Simulating Ultrafast Radical Ion Dynamics: From X-ray Absorption to Photocatalysis

Event time: 
Tuesday, December 17, 2024 - 10:30am to 11:30am
Location: 
Sterling Chemistry Laboratory SCL See map
225 Prospect Street
New Haven, CT 06511
Event description: 

Please join Yale Chemistry for a junior faculty candidate seminar with Diptarka Hait, Stanford Science Fellow at Stanford University.

Abstract: Electronic excitation of chemical systems leads to nonequilibrium configurations on excited state potential energy surfaces. The resulting ultrafast relaxation dynamics controls photophysical and photochemical properties but is challenging to computationally simulate. In this presentation, I will describe some recent theoretical efforts towards studying photorelaxation in radical ions, with relevance for both chemical physics and photocatalysis.
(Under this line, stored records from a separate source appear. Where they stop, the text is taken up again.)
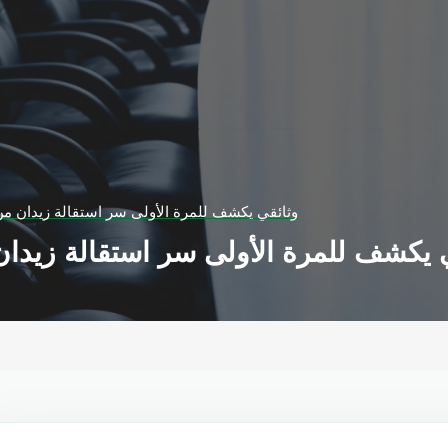
وثائقي يكشف للمرة الأولى سر استقالة زيدان من
 يكشف للمرة الأولى سر استقالة زيدان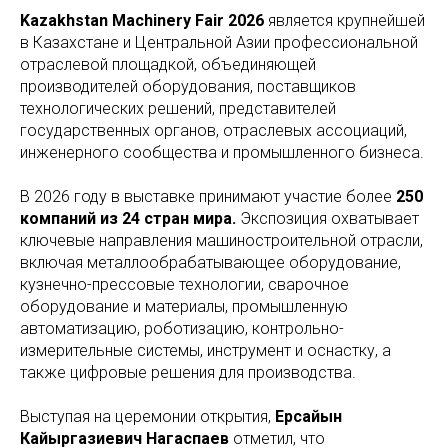
Kazakhstan Machinery Fair 2026
является крупнейшей
в Казахстане и Центральной Азии профессиональной
отраслевой площадкой, объединяющей
производителей оборудования, поставщиков
технологических решений, представителей
государственных органов, отраслевых ассоциаций,
инженерного сообщества и промышленного бизнеса.
В 2026 году в выставке принимают участие более
250
компаний из 24 стран мира.
Экспозиция охватывает
ключевые направления машиностроительной отрасли,
включая металлообрабатывающее оборудование,
кузнечно-прессовые технологии, сварочное
оборудование и материалы, промышленную
автоматизацию, роботизацию, контрольно-
измерительные системы, инструмент и оснастку, а
также цифровые решения для производства.
Выступая на церемонии открытия,
Ерсайын
Кайыргазиевич Нагаспаев
отметил, что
I will first describe the development of an orbital-optimized density functional theory (OO-DFT) approach for accurate and efficient modeling of electronic excitations. OO-DFT can quantitatively predict X-ray absorption spectra of both closed- and open-shell species without empirical adjustments. I will show the practical utility of OO-DFT through a collaborative study on the Jahn-Teller distortion dynamics of the methane cation, probed with attosecond soft X-ray pulses that excite the carbon 1s electrons. Time-resolved spectra from both experiment and theory demonstrate that symmetry breaking requires ~ 10 femtoseconds. Theory furthermore reveals how the shape of the hole orbital affects the X-ray absorption energy.

I will next discuss the potential utility of electrochemically accessible organic radical ions for photocatalysis. Excited states of radical anions (cations) have high energy electrons (low energy holes) that can permit strongly reducing (oxidizing) behavior. However, bimolecular redox catalysis in solution is only feasible if excited states of radical ions persist for at least a nanosecond. Using multireference perturbation theory, I show the existence of conical intersections enabling picosecond scale internal conversion from excited states to the ground state, for representative radical ions. Radical ion excited states thus appear unsuitable as bimolecular redox catalysts and alternate catalytic routes ought to be explored.
For more information on Diptarka Hait’s research: https://diptarkahait.com/

Faculty Host: Professor Victor Batista

Admission: 
Free